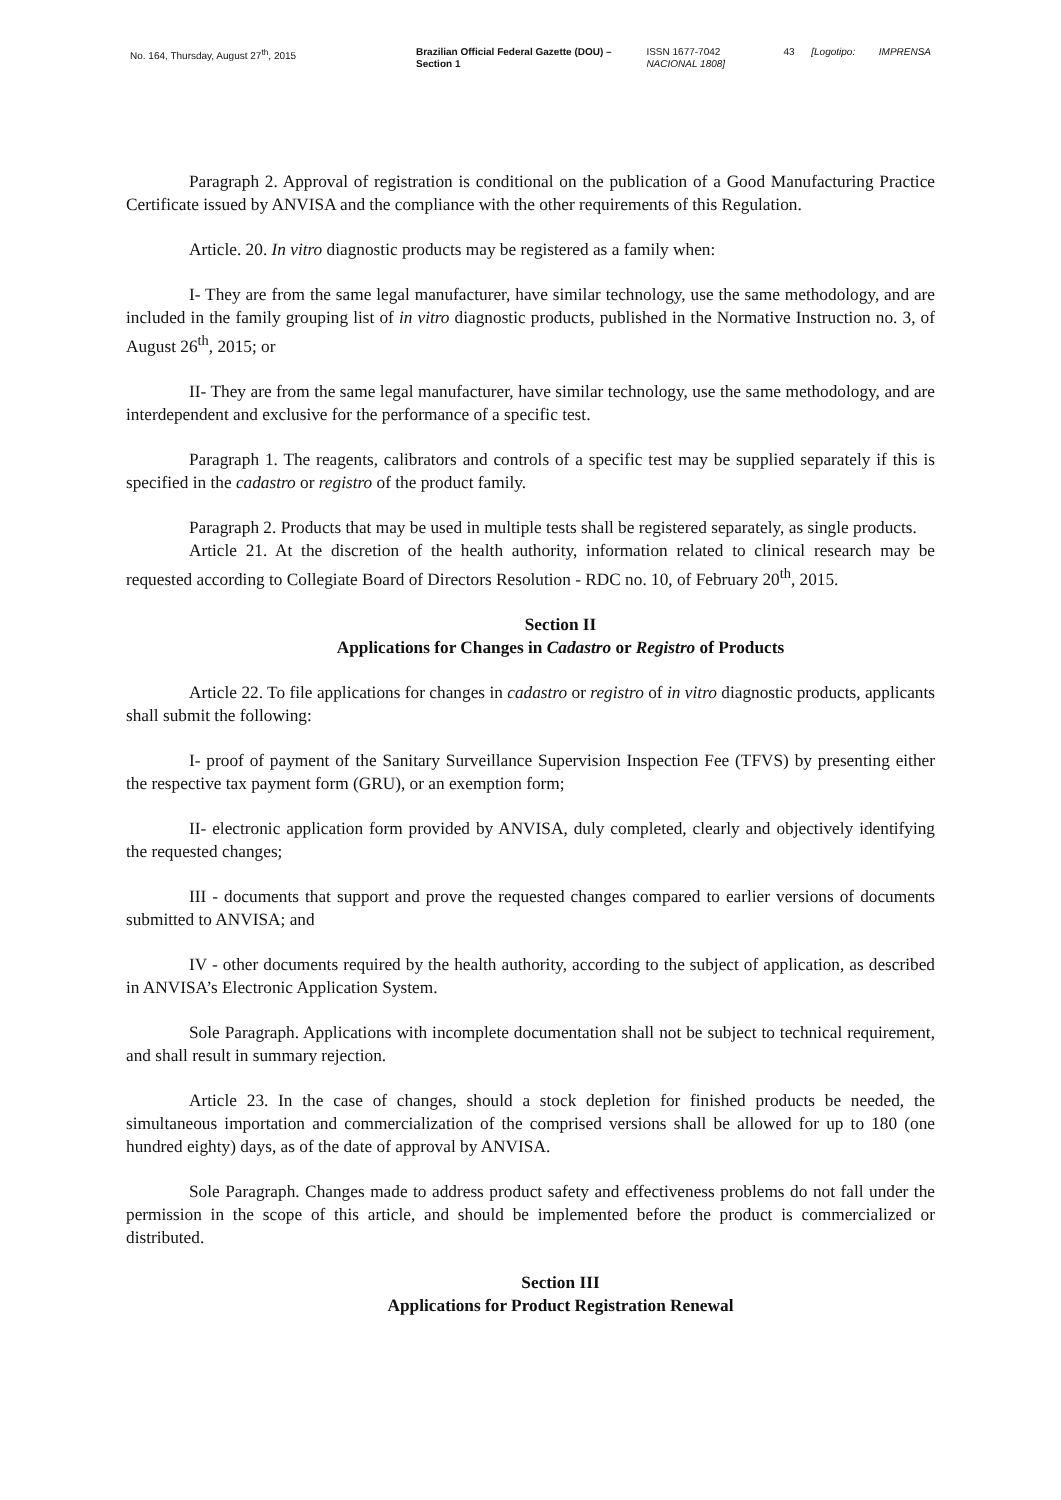No. 164, Thursday, August 27<sup>th</sup>, 2015 Brazilian Official Federal Gazette (DOU) – Section 1
ISSN 1677-7042
NACIONAL 1808]
43 [Logotipo: IMPRENSA
Paragraph 2. Approval of registration is conditional on the publication of a Good Manufacturing Practice Certificate issued by ANVISA and the compliance with the other requirements of this Regulation.
Article. 20. In vitro diagnostic products may be registered as a family when:
I- They are from the same legal manufacturer, have similar technology, use the same methodology, and are included in the family grouping list of in vitro diagnostic products, published in the Normative Instruction no. 3, of August 26<sup>th</sup>, 2015; or
II- They are from the same legal manufacturer, have similar technology, use the same methodology, and are interdependent and exclusive for the performance of a specific test.
Paragraph 1. The reagents, calibrators and controls of a specific test may be supplied separately if this is specified in the cadastro or registro of the product family.
Paragraph 2. Products that may be used in multiple tests shall be registered separately, as single products.
Article 21. At the discretion of the health authority, information related to clinical research may be requested according to Collegiate Board of Directors Resolution - RDC no. 10, of February 20<sup>th</sup>, 2015.
Section II
Applications for Changes in Cadastro or Registro of Products
Article 22. To file applications for changes in cadastro or registro of in vitro diagnostic products, applicants shall submit the following:
I- proof of payment of the Sanitary Surveillance Supervision Inspection Fee (TFVS) by presenting either the respective tax payment form (GRU), or an exemption form;
II- electronic application form provided by ANVISA, duly completed, clearly and objectively identifying the requested changes;
III - documents that support and prove the requested changes compared to earlier versions of documents submitted to ANVISA; and
IV - other documents required by the health authority, according to the subject of application, as described in ANVISA’s Electronic Application System.
Sole Paragraph. Applications with incomplete documentation shall not be subject to technical requirement, and shall result in summary rejection.
Article 23. In the case of changes, should a stock depletion for finished products be needed, the simultaneous importation and commercialization of the comprised versions shall be allowed for up to 180 (one hundred eighty) days, as of the date of approval by ANVISA.
Sole Paragraph. Changes made to address product safety and effectiveness problems do not fall under the permission in the scope of this article, and should be implemented before the product is commercialized or distributed.
Section III
Applications for Product Registration Renewal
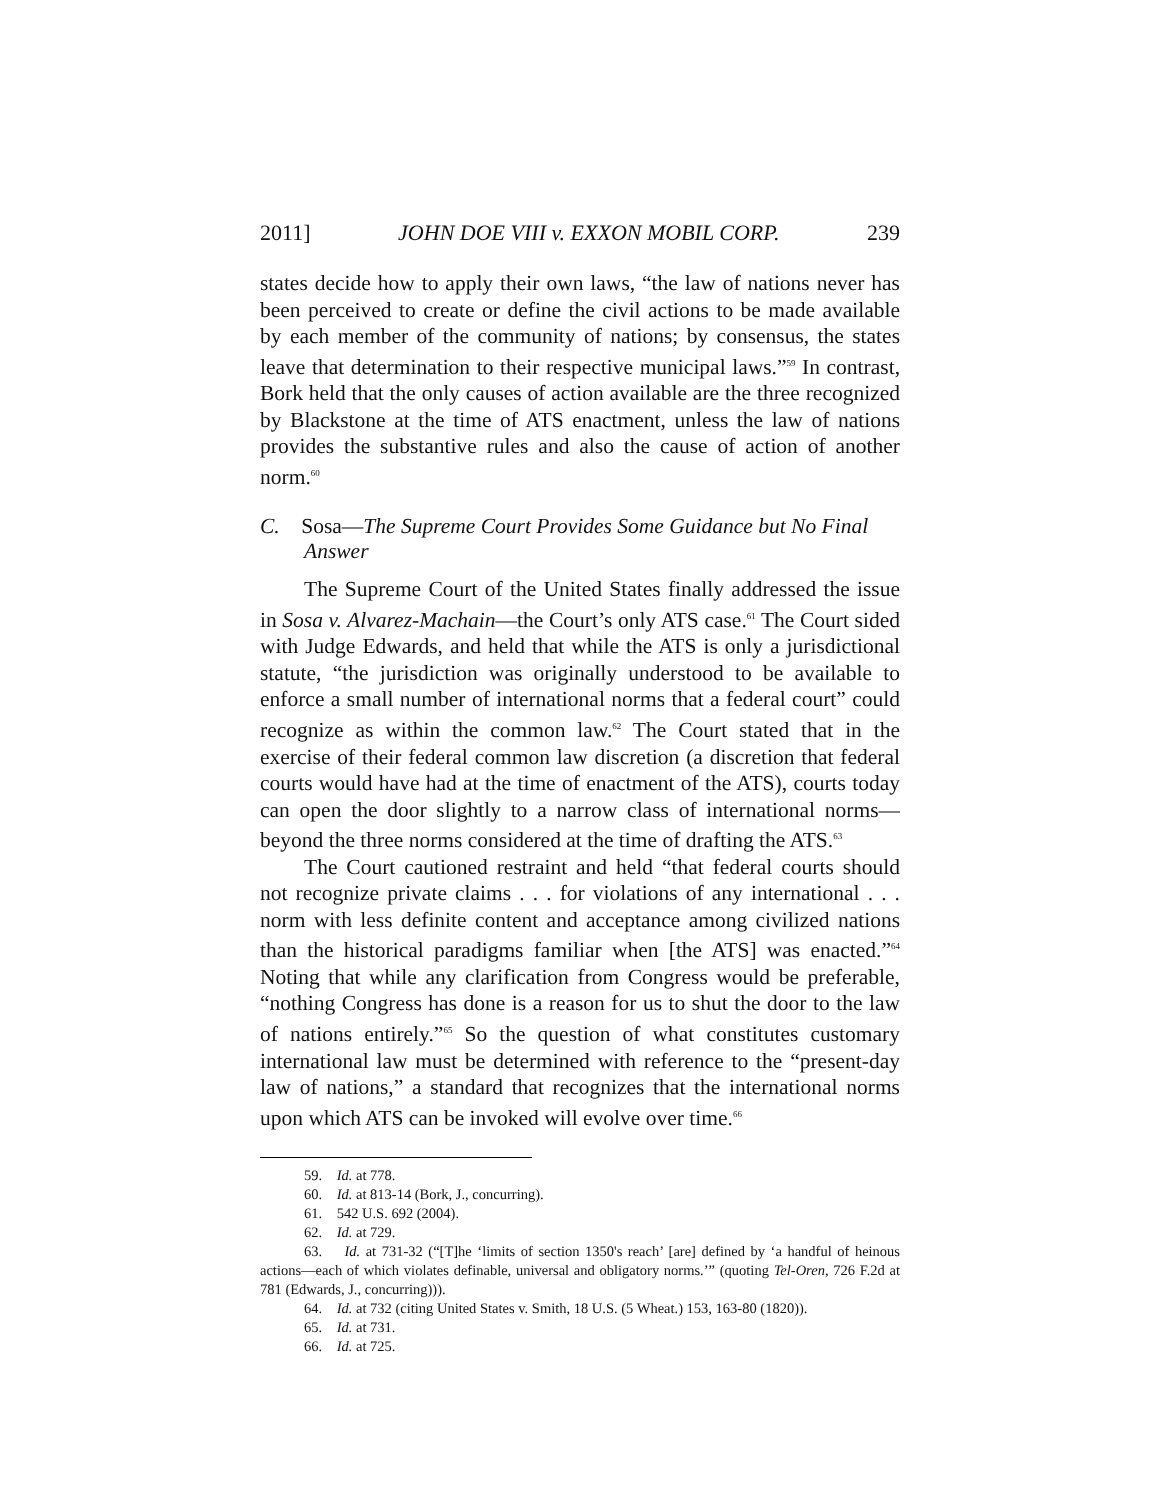2011] JOHN DOE VIII v. EXXON MOBIL CORP. 239
states decide how to apply their own laws, “the law of nations never has been perceived to create or define the civil actions to be made available by each member of the community of nations; by consensus, the states leave that determination to their respective municipal laws.”<sup>59</sup> In contrast, Bork held that the only causes of action available are the three recognized by Blackstone at the time of ATS enactment, unless the law of nations provides the substantive rules and also the cause of action of another norm.<sup>60</sup>
C. Sosa—The Supreme Court Provides Some Guidance but No Final Answer
The Supreme Court of the United States finally addressed the issue in Sosa v. Alvarez-Machain—the Court’s only ATS case.<sup>61</sup> The Court sided with Judge Edwards, and held that while the ATS is only a jurisdictional statute, “the jurisdiction was originally understood to be available to enforce a small number of international norms that a federal court” could recognize as within the common law.<sup>62</sup> The Court stated that in the exercise of their federal common law discretion (a discretion that federal courts would have had at the time of enactment of the ATS), courts today can open the door slightly to a narrow class of international norms—beyond the three norms considered at the time of drafting the ATS.<sup>63</sup>
The Court cautioned restraint and held “that federal courts should not recognize private claims . . . for violations of any international . . . norm with less definite content and acceptance among civilized nations than the historical paradigms familiar when [the ATS] was enacted.”<sup>64</sup> Noting that while any clarification from Congress would be preferable, “nothing Congress has done is a reason for us to shut the door to the law of nations entirely.”<sup>65</sup> So the question of what constitutes customary international law must be determined with reference to the “present-day law of nations,” a standard that recognizes that the international norms upon which ATS can be invoked will evolve over time.<sup>66</sup>
59. Id. at 778.
60. Id. at 813-14 (Bork, J., concurring).
61. 542 U.S. 692 (2004).
62. Id. at 729.
63. Id. at 731-32 (“[T]he ‘limits of section 1350's reach’ [are] defined by ‘a handful of heinous actions—each of which violates definable, universal and obligatory norms.’” (quoting Tel-Oren, 726 F.2d at 781 (Edwards, J., concurring))).
64. Id. at 732 (citing United States v. Smith, 18 U.S. (5 Wheat.) 153, 163-80 (1820)).
65. Id. at 731.
66. Id. at 725.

# WHAT YOU ARE ASKED TO DO
Apart from the pictures, write every entry out again exactly.

# FINAL ANSWER
No. 164, Thursday, August 27<sup>th</sup>, 2015 Brazilian Official Federal Gazette (DOU) – Section 1
ISSN 1677-7042
NACIONAL 1808]
43 [Logotipo: IMPRENSA
Paragraph 2. Approval of registration is conditional on the publication of a Good Manufacturing Practice Certificate issued by ANVISA and the compliance with the other requirements of this Regulation.
Article. 20. In vitro diagnostic products may be registered as a family when:
I- They are from the same legal manufacturer, have similar technology, use the same methodology, and are included in the family grouping list of in vitro diagnostic products, published in the Normative Instruction no. 3, of August 26<sup>th</sup>, 2015; or
II- They are from the same legal manufacturer, have similar technology, use the same methodology, and are interdependent and exclusive for the performance of a specific test.
Paragraph 1. The reagents, calibrators and controls of a specific test may be supplied separately if this is specified in the cadastro or registro of the product family.
Paragraph 2. Products that may be used in multiple tests shall be registered separately, as single products.
Article 21. At the discretion of the health authority, information related to clinical research may be requested according to Collegiate Board of Directors Resolution - RDC no. 10, of February 20<sup>th</sup>, 2015.
Section II
Applications for Changes in Cadastro or Registro of Products
Article 22. To file applications for changes in cadastro or registro of in vitro diagnostic products, applicants shall submit the following:
I- proof of payment of the Sanitary Surveillance Supervision Inspection Fee (TFVS) by presenting either the respective tax payment form (GRU), or an exemption form;
II- electronic application form provided by ANVISA, duly completed, clearly and objectively identifying the requested changes;
III - documents that support and prove the requested changes compared to earlier versions of documents submitted to ANVISA; and
IV - other documents required by the health authority, according to the subject of application, as described in ANVISA’s Electronic Application System.
Sole Paragraph. Applications with incomplete documentation shall not be subject to technical requirement, and shall result in summary rejection.
Article 23. In the case of changes, should a stock depletion for finished products be needed, the simultaneous importation and commercialization of the comprised versions shall be allowed for up to 180 (one hundred eighty) days, as of the date of approval by ANVISA.
Sole Paragraph. Changes made to address product safety and effectiveness problems do not fall under the permission in the scope of this article, and should be implemented before the product is commercialized or distributed.
Section III
Applications for Product Registration Renewal
2011] JOHN DOE VIII v. EXXON MOBIL CORP. 239
states decide how to apply their own laws, “the law of nations never has been perceived to create or define the civil actions to be made available by each member of the community of nations; by consensus, the states leave that determination to their respective municipal laws.”<sup>59</sup> In contrast, Bork held that the only causes of action available are the three recognized by Blackstone at the time of ATS enactment, unless the law of nations provides the substantive rules and also the cause of action of another norm.<sup>60</sup>
C. Sosa—The Supreme Court Provides Some Guidance but No Final Answer
The Supreme Court of the United States finally addressed the issue in Sosa v. Alvarez-Machain—the Court’s only ATS case.<sup>61</sup> The Court sided with Judge Edwards, and held that while the ATS is only a jurisdictional statute, “the jurisdiction was originally understood to be available to enforce a small number of international norms that a federal court” could recognize as within the common law.<sup>62</sup> The Court stated that in the exercise of their federal common law discretion (a discretion that federal courts would have had at the time of enactment of the ATS), courts today can open the door slightly to a narrow class of international norms—beyond the three norms considered at the time of drafting the ATS.<sup>63</sup>
The Court cautioned restraint and held “that federal courts should not recognize private claims . . . for violations of any international . . . norm with less definite content and acceptance among civilized nations than the historical paradigms familiar when [the ATS] was enacted.”<sup>64</sup> Noting that while any clarification from Congress would be preferable, “nothing Congress has done is a reason for us to shut the door to the law of nations entirely.”<sup>65</sup> So the question of what constitutes customary international law must be determined with reference to the “present-day law of nations,” a standard that recognizes that the international norms upon which ATS can be invoked will evolve over time.<sup>66</sup>
59. Id. at 778.
60. Id. at 813-14 (Bork, J., concurring).
61. 542 U.S. 692 (2004).
62. Id. at 729.
63. Id. at 731-32 (“[T]he ‘limits of section 1350's reach’ [are] defined by ‘a handful of heinous actions—each of which violates definable, universal and obligatory norms.’” (quoting Tel-Oren, 726 F.2d at 781 (Edwards, J., concurring))).
64. Id. at 732 (citing United States v. Smith, 18 U.S. (5 Wheat.) 153, 163-80 (1820)).
65. Id. at 731.
66. Id. at 725.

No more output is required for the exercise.